- Directed by: Irving Cummings Charles Woolstenhulme (Asst.)
- Written by: Jack Cunningham (scenario)
- Based on: Just a Woman by Eugene Walter
- Produced by: First National Pictures M. C. Levee
- Starring: Claire Windsor Conway Tearle
- Cinematography: Arthur L. Todd
- Edited by: Charles J. Hunt
- Distributed by: First National Pictures
- Release date: June 25, 1925;
- Running time: 70 minutes
- Country: United States
- Language: Silent (English intertitles)

= Just a Woman (1925 film) =

1925 film by Irving Cummings

Just a Woman is a 1925 American silent drama film directed by Irving Cummings and starring Claire Windsor. It is based on the 1916 Broadway play by Eugene Walter and is a remake of a 1918 silent version starring Walter's wife, Charlotte Walker. The film and play was remade in the pre-Code sound era in 1933 as No Other Woman.

==Plot==
As described in a film magazine review, June Holton, the wife of steelworker Robert Holton, has an agreement with their boarder, George Rand, that in return for room and board, and the use of a shop in the back yard to experiment in, that he will share 50–50 with her the proceeds of any invention he may perfect, looking for a new process for making steel. He succeeds.

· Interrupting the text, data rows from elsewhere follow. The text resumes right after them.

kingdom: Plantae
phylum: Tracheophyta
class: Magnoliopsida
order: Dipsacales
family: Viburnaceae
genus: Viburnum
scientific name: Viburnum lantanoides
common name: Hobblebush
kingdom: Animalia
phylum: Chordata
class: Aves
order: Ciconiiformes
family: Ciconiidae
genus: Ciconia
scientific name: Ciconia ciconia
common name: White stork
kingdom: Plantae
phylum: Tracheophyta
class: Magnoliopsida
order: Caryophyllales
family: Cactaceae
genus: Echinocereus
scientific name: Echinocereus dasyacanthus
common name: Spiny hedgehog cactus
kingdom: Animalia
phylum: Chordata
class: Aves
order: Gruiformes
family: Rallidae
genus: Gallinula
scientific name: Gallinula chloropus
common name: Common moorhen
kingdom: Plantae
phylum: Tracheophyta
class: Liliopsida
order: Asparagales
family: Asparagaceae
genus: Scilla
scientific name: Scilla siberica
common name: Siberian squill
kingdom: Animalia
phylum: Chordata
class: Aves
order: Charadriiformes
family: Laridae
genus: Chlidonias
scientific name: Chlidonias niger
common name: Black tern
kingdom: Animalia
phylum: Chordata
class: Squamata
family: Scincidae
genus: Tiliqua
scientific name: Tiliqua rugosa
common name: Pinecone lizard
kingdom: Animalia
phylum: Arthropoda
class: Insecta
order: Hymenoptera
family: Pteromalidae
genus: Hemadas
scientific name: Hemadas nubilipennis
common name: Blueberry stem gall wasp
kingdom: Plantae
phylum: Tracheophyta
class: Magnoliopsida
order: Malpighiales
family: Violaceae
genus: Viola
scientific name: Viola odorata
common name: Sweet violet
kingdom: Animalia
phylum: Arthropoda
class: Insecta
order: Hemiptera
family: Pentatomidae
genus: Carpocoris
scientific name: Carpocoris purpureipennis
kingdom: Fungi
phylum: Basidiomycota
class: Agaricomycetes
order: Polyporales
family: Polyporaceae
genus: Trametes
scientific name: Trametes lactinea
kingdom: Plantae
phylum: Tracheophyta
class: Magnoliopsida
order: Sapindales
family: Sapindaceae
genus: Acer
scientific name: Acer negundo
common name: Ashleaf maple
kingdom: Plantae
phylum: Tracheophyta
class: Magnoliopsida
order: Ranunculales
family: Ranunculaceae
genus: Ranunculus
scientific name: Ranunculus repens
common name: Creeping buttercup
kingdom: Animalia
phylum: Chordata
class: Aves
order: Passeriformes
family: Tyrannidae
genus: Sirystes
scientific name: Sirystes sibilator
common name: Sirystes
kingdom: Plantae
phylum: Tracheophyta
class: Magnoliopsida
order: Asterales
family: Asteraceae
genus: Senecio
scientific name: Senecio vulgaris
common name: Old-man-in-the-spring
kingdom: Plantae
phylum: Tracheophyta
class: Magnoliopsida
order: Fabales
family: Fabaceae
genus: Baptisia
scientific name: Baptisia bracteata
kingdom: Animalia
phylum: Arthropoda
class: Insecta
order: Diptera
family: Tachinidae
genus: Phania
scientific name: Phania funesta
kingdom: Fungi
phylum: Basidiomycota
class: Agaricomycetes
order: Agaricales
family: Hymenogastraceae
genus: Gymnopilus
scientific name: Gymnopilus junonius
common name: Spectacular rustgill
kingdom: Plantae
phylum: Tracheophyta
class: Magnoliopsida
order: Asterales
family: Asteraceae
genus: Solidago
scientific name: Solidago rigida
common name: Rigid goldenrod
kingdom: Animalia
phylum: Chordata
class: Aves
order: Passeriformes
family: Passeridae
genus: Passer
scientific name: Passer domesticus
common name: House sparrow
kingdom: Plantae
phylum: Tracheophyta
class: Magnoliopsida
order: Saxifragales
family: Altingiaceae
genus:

Robert strikes a bargain with the company's board of directors that is satisfactory to him and George, but not to June. She compels the board to meet her terms: $1 million in cash, a royalty of $5 per ton to be paid to George, and the elevation of her husband to be president. Plunged into wealth and a position of power, they visit New York City, where Robert falls a victim to the wiles of Clarice Clement, a stage dancer, who is determined to attach his wealth by marrying him. She convinces Robert that his wife is in love with George, and he agrees to obtain a divorce. Just as the referee is about to grant the divorce, Robert learns that trickery has been practiced on his wife, and he withdraws the suit. The couple is reconciled after June, to maintain custody of her child, has denied that Robert was the boy's father.

==Preservation==
With no prints of Just a Woman located in any film archives, it is a lost film.